- **Supplied data**:
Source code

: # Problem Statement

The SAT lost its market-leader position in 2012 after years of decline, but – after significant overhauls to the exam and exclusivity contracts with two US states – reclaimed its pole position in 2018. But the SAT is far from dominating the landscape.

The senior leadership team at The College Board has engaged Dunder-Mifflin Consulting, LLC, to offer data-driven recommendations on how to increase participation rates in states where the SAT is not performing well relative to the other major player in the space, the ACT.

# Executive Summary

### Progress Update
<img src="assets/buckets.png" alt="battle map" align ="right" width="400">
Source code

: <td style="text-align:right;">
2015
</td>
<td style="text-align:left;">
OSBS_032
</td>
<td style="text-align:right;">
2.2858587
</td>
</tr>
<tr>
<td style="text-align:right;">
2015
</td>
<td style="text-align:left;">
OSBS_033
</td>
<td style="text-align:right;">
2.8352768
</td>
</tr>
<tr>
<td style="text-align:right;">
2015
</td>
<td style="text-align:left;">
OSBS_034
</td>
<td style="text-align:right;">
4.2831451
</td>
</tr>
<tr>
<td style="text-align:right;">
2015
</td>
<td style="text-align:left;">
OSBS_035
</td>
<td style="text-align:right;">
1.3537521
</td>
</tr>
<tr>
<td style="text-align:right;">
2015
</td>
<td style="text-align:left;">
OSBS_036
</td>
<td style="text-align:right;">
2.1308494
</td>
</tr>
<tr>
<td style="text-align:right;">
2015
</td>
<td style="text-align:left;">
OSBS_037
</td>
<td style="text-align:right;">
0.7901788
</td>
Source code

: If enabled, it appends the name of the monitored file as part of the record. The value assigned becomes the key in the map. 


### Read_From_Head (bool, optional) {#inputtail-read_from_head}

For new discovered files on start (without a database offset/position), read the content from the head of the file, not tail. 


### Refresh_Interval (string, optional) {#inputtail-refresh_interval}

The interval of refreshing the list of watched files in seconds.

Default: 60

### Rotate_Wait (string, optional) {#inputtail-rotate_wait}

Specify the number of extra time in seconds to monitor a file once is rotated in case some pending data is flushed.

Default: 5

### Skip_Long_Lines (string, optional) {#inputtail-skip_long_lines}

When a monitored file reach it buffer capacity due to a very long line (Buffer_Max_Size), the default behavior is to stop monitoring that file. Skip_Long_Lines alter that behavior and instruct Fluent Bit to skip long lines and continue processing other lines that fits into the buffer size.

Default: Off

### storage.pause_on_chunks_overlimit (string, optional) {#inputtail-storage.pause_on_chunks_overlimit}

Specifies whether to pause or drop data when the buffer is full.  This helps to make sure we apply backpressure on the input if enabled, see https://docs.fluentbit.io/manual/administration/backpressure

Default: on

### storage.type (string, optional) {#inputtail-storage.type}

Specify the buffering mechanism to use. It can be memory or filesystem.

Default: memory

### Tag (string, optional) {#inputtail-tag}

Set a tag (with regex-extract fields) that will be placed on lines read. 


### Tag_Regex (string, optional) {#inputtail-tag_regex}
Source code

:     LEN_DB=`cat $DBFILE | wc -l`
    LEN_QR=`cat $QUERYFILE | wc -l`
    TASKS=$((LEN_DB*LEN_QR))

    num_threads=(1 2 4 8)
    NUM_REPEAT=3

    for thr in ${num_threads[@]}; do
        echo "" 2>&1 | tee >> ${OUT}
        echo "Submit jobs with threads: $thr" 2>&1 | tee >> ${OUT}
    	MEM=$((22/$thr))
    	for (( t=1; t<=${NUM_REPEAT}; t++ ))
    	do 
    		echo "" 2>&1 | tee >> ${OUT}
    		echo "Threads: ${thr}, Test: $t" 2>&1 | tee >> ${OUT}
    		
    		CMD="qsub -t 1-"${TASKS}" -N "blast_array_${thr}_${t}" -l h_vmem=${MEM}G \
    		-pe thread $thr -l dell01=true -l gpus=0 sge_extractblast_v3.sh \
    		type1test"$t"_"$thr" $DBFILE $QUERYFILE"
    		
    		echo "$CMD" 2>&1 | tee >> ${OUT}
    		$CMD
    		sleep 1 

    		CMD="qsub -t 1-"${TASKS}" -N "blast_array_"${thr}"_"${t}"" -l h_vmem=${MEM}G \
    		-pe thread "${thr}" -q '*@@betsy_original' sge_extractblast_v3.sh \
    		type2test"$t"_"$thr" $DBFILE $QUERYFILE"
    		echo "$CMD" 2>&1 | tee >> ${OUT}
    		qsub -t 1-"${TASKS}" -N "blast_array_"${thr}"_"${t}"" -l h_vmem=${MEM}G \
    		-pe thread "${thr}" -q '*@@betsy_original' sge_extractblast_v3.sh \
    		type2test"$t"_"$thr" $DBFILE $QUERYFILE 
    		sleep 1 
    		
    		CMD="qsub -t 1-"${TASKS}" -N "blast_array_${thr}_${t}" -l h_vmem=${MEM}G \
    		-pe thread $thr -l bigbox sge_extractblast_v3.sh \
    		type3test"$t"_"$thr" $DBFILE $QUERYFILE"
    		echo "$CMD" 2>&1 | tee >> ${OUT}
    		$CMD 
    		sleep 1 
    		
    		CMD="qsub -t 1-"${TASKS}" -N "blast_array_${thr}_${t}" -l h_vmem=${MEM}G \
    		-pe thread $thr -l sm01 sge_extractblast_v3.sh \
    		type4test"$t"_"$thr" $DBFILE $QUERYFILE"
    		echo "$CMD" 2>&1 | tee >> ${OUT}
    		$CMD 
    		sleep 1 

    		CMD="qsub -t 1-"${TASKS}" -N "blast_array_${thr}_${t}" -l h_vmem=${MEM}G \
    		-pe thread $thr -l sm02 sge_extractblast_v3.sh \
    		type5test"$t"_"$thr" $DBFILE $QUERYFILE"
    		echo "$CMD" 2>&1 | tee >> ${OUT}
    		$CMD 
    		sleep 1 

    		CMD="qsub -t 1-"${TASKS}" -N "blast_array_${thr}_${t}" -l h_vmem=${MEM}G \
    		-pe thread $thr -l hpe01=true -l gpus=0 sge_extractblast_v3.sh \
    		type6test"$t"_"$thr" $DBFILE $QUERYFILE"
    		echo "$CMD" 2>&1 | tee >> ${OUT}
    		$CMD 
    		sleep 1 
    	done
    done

- **Directions for this task**:
Transcribe the data above so that every line matches exactly.

- **Response box**:
Source code

: # Problem Statement

The SAT lost its market-leader position in 2012 after years of decline, but – after significant overhauls to the exam and exclusivity contracts with two US states – reclaimed its pole position in 2018. But the SAT is far from dominating the landscape.

The senior leadership team at The College Board has engaged Dunder-Mifflin Consulting, LLC, to offer data-driven recommendations on how to increase participation rates in states where the SAT is not performing well relative to the other major player in the space, the ACT.

# Executive Summary

### Progress Update
<img src="assets/buckets.png" alt="battle map" align ="right" width="400">
Source code

: <td style="text-align:right;">
2015
</td>
<td style="text-align:left;">
OSBS_032
</td>
<td style="text-align:right;">
2.2858587
</td>
</tr>
<tr>
<td style="text-align:right;">
2015
</td>
<td style="text-align:left;">
OSBS_033
</td>
<td style="text-align:right;">
2.8352768
</td>
</tr>
<tr>
<td style="text-align:right;">
2015
</td>
<td style="text-align:left;">
OSBS_034
</td>
<td style="text-align:right;">
4.2831451
</td>
</tr>
<tr>
<td style="text-align:right;">
2015
</td>
<td style="text-align:left;">
OSBS_035
</td>
<td style="text-align:right;">
1.3537521
</td>
</tr>
<tr>
<td style="text-align:right;">
2015
</td>
<td style="text-align:left;">
OSBS_036
</td>
<td style="text-align:right;">
2.1308494
</td>
</tr>
<tr>
<td style="text-align:right;">
2015
</td>
<td style="text-align:left;">
OSBS_037
</td>
<td style="text-align:right;">
0.7901788
</td>
Source code

: If enabled, it appends the name of the monitored file as part of the record. The value assigned becomes the key in the map. 


### Read_From_Head (bool, optional) {#inputtail-read_from_head}

For new discovered files on start (without a database offset/position), read the content from the head of the file, not tail. 


### Refresh_Interval (string, optional) {#inputtail-refresh_interval}

The interval of refreshing the list of watched files in seconds.

Default: 60

### Rotate_Wait (string, optional) {#inputtail-rotate_wait}

Specify the number of extra time in seconds to monitor a file once is rotated in case some pending data is flushed.

Default: 5

### Skip_Long_Lines (string, optional) {#inputtail-skip_long_lines}

When a monitored file reach it buffer capacity due to a very long line (Buffer_Max_Size), the default behavior is to stop monitoring that file. Skip_Long_Lines alter that behavior and instruct Fluent Bit to skip long lines and continue processing other lines that fits into the buffer size.

Default: Off

### storage.pause_on_chunks_overlimit (string, optional) {#inputtail-storage.pause_on_chunks_overlimit}

Specifies whether to pause or drop data when the buffer is full.  This helps to make sure we apply backpressure on the input if enabled, see https://docs.fluentbit.io/manual/administration/backpressure

Default: on

### storage.type (string, optional) {#inputtail-storage.type}

Specify the buffering mechanism to use. It can be memory or filesystem.

Default: memory

### Tag (string, optional) {#inputtail-tag}

Set a tag (with regex-extract fields) that will be placed on lines read. 


### Tag_Regex (string, optional) {#inputtail-tag_regex}
Source code

:     LEN_DB=`cat $DBFILE | wc -l`
    LEN_QR=`cat $QUERYFILE | wc -l`
    TASKS=$((LEN_DB*LEN_QR))

    num_threads=(1 2 4 8)
    NUM_REPEAT=3

    for thr in ${num_threads[@]}; do
        echo "" 2>&1 | tee >> ${OUT}
        echo "Submit jobs with threads: $thr" 2>&1 | tee >> ${OUT}
    	MEM=$((22/$thr))
    	for (( t=1; t<=${NUM_REPEAT}; t++ ))
    	do 
    		echo "" 2>&1 | tee >> ${OUT}
    		echo "Threads: ${thr}, Test: $t" 2>&1 | tee >> ${OUT}
    		
    		CMD="qsub -t 1-"${TASKS}" -N "blast_array_${thr}_${t}" -l h_vmem=${MEM}G \
    		-pe thread $thr -l dell01=true -l gpus=0 sge_extractblast_v3.sh \
    		type1test"$t"_"$thr" $DBFILE $QUERYFILE"
    		
    		echo "$CMD" 2>&1 | tee >> ${OUT}
    		$CMD
    		sleep 1 

    		CMD="qsub -t 1-"${TASKS}" -N "blast_array_"${thr}"_"${t}"" -l h_vmem=${MEM}G \
    		-pe thread "${thr}" -q '*@@betsy_original' sge_extractblast_v3.sh \
    		type2test"$t"_"$thr" $DBFILE $QUERYFILE"
    		echo "$CMD" 2>&1 | tee >> ${OUT}
    		qsub -t 1-"${TASKS}" -N "blast_array_"${thr}"_"${t}"" -l h_vmem=${MEM}G \
    		-pe thread "${thr}" -q '*@@betsy_original' sge_extractblast_v3.sh \
    		type2test"$t"_"$thr" $DBFILE $QUERYFILE 
    		sleep 1 
    		
    		CMD="qsub -t 1-"${TASKS}" -N "blast_array_${thr}_${t}" -l h_vmem=${MEM}G \
    		-pe thread $thr -l bigbox sge_extractblast_v3.sh \
    		type3test"$t"_"$thr" $DBFILE $QUERYFILE"
    		echo "$CMD" 2>&1 | tee >> ${OUT}
    		$CMD 
    		sleep 1 
    		
    		CMD="qsub -t 1-"${TASKS}" -N "blast_array_${thr}_${t}" -l h_vmem=${MEM}G \
    		-pe thread $thr -l sm01 sge_extractblast_v3.sh \
    		type4test"$t"_"$thr" $DBFILE $QUERYFILE"
    		echo "$CMD" 2>&1 | tee >> ${OUT}
    		$CMD 
    		sleep 1 

    		CMD="qsub -t 1-"${TASKS}" -N "blast_array_${thr}_${t}" -l h_vmem=${MEM}G \
    		-pe thread $thr -l sm02 sge_extractblast_v3.sh \
    		type5test"$t"_"$thr" $DBFILE $QUERYFILE"
    		echo "$CMD" 2>&1 | tee >> ${OUT}
    		$CMD 
    		sleep 1 

    		CMD="qsub -t 1-"${TASKS}" -N "blast_array_${thr}_${t}" -l h_vmem=${MEM}G \
    		-pe thread $thr -l hpe01=true -l gpus=0 sge_extractblast_v3.sh \
    		type6test"$t"_"$thr" $DBFILE $QUERYFILE"
    		echo "$CMD" 2>&1 | tee >> ${OUT}
    		$CMD 
    		sleep 1 
    	done
    done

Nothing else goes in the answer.